▶ **Exercise**:
Please return every line of the records below that contains the word "Oberfläche".

── Data in this exercise

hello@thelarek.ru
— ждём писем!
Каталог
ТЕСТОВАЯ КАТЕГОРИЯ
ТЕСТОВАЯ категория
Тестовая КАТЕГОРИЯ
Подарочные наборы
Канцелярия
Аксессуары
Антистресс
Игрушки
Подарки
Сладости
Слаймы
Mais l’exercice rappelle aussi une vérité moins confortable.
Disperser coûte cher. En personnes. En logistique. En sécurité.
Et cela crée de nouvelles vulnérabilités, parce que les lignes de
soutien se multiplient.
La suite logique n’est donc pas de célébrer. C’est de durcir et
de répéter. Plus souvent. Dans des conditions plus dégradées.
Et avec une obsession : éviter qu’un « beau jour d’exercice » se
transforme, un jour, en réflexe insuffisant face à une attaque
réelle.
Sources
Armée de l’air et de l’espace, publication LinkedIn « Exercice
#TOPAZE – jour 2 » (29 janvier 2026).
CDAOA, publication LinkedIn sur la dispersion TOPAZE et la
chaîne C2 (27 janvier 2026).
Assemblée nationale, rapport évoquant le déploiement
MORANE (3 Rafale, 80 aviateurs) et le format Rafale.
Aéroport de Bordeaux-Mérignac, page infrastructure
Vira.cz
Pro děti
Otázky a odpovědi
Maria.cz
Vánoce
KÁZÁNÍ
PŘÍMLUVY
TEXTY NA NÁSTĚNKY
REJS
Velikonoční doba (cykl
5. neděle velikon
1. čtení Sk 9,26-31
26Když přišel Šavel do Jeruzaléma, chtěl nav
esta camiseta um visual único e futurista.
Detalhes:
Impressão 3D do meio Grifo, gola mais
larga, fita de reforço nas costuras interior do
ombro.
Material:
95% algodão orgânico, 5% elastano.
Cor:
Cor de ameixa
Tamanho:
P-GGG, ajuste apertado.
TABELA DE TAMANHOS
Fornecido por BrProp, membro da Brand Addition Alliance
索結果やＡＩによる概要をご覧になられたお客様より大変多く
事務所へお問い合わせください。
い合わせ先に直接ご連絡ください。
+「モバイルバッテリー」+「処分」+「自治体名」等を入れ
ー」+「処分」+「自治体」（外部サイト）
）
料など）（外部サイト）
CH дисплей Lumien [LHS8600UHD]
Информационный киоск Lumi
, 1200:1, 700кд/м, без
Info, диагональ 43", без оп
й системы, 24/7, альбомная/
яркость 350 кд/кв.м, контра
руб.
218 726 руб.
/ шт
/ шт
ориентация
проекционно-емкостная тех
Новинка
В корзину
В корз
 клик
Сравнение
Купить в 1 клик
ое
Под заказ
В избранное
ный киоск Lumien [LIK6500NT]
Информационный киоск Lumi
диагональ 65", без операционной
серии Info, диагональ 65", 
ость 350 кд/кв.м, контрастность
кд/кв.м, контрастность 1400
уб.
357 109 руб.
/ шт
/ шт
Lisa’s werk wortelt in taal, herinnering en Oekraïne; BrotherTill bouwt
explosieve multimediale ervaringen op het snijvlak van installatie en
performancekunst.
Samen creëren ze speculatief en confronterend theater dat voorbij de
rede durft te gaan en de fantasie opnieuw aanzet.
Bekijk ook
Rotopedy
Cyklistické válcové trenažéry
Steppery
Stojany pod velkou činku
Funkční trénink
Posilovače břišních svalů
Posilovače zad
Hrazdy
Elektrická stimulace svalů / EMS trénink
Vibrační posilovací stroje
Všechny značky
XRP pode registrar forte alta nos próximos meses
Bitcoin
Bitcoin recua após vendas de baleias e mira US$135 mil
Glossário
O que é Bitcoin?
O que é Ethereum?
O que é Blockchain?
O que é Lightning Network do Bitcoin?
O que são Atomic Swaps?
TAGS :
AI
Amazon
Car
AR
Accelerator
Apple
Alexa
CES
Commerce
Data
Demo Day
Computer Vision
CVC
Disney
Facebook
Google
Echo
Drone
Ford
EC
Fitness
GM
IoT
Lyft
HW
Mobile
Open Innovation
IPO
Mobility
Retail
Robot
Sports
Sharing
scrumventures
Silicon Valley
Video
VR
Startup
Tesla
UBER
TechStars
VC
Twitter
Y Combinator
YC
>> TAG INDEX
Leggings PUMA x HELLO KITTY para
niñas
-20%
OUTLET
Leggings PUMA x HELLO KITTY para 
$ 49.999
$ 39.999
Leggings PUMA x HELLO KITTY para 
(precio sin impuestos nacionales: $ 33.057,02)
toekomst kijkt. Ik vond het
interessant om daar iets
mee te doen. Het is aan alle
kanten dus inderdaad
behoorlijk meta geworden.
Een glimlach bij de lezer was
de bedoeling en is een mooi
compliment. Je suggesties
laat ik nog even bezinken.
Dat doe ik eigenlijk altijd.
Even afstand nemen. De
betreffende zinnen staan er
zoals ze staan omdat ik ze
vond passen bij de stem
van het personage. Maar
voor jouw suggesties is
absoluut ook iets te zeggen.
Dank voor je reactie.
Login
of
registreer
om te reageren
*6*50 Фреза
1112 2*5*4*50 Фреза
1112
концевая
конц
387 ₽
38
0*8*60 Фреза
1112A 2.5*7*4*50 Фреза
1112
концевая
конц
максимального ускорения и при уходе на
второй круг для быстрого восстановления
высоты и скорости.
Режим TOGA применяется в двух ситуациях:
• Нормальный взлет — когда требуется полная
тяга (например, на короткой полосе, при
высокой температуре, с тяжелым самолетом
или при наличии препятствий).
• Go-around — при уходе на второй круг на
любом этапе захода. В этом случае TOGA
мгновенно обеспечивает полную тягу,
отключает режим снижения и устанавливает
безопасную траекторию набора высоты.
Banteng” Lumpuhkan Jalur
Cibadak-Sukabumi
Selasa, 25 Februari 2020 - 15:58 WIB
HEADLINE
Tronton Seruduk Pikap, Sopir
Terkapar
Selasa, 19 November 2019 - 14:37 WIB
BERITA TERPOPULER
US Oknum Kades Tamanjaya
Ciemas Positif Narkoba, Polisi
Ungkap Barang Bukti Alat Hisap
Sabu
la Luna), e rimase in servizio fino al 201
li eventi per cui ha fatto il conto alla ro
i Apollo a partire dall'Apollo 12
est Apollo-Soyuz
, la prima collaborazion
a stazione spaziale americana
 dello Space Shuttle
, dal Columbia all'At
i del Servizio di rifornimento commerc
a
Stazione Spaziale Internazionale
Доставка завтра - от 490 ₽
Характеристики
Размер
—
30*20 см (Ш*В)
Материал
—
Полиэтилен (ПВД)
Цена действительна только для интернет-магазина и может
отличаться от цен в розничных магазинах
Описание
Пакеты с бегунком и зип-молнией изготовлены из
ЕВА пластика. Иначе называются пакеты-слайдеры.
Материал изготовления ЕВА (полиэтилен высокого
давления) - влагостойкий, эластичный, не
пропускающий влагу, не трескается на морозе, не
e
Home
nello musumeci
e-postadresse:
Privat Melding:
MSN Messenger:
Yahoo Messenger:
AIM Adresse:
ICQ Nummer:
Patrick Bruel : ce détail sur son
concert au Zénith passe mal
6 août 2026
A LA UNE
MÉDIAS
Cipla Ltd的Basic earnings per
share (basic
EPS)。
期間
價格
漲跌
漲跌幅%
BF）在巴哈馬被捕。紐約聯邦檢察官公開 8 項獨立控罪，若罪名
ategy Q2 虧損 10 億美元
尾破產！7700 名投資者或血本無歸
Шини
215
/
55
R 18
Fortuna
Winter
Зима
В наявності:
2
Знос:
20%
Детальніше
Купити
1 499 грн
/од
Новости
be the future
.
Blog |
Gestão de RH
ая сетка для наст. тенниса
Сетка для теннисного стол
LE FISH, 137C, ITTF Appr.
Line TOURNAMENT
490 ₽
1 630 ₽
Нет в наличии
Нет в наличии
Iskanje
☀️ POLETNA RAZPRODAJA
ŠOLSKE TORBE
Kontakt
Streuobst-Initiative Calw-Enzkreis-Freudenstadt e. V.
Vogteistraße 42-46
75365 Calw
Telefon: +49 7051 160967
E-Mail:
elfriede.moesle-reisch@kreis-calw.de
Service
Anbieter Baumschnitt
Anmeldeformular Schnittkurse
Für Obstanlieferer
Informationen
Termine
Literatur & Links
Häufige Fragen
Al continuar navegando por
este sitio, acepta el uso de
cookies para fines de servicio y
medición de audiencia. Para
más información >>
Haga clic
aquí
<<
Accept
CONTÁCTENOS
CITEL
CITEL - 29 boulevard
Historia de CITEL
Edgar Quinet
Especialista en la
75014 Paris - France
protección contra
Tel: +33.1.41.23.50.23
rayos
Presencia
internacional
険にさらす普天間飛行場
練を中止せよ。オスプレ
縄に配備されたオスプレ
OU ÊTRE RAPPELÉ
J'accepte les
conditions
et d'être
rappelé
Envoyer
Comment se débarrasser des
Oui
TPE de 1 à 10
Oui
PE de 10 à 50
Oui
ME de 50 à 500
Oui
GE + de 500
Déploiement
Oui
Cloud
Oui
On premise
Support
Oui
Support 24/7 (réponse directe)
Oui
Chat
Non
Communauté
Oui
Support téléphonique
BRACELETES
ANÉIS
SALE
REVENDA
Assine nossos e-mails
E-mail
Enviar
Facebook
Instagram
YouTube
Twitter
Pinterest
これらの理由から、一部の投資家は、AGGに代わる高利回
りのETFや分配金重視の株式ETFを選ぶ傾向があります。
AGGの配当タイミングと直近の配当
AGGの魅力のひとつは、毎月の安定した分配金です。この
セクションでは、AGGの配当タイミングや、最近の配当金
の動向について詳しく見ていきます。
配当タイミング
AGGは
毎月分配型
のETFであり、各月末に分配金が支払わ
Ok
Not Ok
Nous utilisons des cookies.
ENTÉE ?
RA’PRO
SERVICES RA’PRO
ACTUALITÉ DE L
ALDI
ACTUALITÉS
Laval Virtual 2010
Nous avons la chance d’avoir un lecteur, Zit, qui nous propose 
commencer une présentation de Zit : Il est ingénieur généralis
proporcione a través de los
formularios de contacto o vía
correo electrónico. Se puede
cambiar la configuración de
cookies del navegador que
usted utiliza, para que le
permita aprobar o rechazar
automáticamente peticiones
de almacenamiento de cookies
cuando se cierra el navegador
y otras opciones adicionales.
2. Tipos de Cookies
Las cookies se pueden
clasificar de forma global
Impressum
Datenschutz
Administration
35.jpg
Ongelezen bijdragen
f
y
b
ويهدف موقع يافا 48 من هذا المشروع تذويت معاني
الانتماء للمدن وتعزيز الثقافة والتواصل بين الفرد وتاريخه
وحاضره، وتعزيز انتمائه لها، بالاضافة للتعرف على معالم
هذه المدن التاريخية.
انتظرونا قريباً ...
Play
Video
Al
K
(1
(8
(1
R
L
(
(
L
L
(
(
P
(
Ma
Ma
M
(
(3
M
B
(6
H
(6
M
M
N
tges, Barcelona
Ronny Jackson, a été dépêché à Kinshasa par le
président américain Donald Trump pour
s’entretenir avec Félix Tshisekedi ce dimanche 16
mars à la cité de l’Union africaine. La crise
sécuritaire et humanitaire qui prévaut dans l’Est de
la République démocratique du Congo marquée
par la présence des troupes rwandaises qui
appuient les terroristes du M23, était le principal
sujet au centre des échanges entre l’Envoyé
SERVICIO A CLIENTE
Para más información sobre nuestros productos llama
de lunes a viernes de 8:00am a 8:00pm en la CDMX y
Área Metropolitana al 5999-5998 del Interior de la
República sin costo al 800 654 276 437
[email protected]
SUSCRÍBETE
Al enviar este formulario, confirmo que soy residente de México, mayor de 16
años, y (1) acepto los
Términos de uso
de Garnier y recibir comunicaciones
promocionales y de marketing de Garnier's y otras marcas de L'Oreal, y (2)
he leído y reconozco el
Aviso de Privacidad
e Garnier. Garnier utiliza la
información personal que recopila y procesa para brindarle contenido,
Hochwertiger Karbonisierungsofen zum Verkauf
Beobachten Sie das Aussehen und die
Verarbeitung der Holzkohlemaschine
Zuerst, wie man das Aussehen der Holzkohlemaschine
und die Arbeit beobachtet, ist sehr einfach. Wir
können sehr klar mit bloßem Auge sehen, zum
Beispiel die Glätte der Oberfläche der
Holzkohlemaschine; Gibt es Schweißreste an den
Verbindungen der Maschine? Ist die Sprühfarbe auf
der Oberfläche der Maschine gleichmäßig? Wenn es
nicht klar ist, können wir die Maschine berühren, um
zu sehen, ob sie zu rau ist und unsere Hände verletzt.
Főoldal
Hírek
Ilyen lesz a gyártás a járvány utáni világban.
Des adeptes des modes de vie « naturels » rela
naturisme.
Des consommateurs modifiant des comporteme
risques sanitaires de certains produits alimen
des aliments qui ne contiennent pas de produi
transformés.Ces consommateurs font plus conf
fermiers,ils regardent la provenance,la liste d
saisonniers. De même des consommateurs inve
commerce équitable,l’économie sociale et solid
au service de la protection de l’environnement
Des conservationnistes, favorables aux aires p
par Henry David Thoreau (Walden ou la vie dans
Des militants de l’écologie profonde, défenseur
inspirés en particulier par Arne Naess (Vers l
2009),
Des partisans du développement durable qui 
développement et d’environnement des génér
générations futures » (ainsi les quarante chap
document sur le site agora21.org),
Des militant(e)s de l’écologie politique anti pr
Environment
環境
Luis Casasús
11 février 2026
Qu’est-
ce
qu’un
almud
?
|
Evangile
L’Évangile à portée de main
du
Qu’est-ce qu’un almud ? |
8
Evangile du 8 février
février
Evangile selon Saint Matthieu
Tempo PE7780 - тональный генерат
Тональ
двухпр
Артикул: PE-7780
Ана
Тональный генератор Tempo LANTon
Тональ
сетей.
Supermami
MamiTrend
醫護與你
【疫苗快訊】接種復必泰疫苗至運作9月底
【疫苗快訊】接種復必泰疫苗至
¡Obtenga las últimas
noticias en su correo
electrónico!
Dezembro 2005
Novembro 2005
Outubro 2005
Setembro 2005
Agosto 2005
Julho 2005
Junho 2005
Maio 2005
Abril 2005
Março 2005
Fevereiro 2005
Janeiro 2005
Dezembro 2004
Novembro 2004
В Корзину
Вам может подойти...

────

▶ **Answer to the exercise**:
Beispiel die Glätte der Oberfläche der
der Oberfläche der Maschine gleichmäßig? Wenn es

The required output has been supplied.